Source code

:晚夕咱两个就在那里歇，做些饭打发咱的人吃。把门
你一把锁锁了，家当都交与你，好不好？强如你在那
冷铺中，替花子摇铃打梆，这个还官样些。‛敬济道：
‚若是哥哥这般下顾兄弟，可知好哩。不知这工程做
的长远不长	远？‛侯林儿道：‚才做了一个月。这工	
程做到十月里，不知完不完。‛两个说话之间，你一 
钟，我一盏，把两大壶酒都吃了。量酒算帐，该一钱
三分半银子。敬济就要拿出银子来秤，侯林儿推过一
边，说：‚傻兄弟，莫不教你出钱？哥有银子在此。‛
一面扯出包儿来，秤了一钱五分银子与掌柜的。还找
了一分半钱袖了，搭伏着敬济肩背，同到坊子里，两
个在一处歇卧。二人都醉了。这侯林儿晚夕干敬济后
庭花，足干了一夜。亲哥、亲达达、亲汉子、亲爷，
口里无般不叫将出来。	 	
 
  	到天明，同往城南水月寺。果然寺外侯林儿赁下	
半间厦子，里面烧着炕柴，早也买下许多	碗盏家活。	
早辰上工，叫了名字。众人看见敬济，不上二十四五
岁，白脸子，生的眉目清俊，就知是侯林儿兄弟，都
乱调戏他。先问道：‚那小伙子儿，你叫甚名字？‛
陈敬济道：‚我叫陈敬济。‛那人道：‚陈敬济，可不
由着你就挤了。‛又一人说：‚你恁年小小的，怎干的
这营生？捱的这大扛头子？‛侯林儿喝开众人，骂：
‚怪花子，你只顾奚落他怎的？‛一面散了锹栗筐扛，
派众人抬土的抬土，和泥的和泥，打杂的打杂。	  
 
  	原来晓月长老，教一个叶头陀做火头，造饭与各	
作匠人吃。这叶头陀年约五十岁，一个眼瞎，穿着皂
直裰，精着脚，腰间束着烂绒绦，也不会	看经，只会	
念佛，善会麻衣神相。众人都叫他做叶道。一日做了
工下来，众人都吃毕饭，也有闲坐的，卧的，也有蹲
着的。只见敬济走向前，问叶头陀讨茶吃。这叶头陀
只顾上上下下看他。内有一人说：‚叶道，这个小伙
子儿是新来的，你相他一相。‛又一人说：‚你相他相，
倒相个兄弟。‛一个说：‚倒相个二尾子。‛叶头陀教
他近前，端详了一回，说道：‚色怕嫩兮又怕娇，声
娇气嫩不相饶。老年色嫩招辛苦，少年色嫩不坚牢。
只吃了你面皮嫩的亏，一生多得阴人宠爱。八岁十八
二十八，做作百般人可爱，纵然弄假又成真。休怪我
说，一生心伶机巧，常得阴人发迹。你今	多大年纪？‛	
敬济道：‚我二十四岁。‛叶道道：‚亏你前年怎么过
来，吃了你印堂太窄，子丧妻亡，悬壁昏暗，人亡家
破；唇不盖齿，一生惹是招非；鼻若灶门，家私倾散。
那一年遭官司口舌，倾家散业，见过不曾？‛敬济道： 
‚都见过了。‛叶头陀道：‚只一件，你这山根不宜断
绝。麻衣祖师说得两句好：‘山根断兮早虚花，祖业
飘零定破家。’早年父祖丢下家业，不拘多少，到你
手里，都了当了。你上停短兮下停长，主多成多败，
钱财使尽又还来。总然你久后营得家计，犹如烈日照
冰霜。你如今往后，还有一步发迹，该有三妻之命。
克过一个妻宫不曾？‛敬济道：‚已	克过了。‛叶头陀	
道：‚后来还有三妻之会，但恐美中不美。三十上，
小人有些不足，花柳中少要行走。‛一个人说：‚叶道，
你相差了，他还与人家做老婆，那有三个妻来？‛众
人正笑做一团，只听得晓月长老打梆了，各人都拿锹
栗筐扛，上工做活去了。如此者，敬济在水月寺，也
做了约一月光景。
· · · ·
(WORK REQUIRED)
Count the lines in the listing that contain the string "又一人说", and reply with the number alone.

(TASK SOLUTION)
2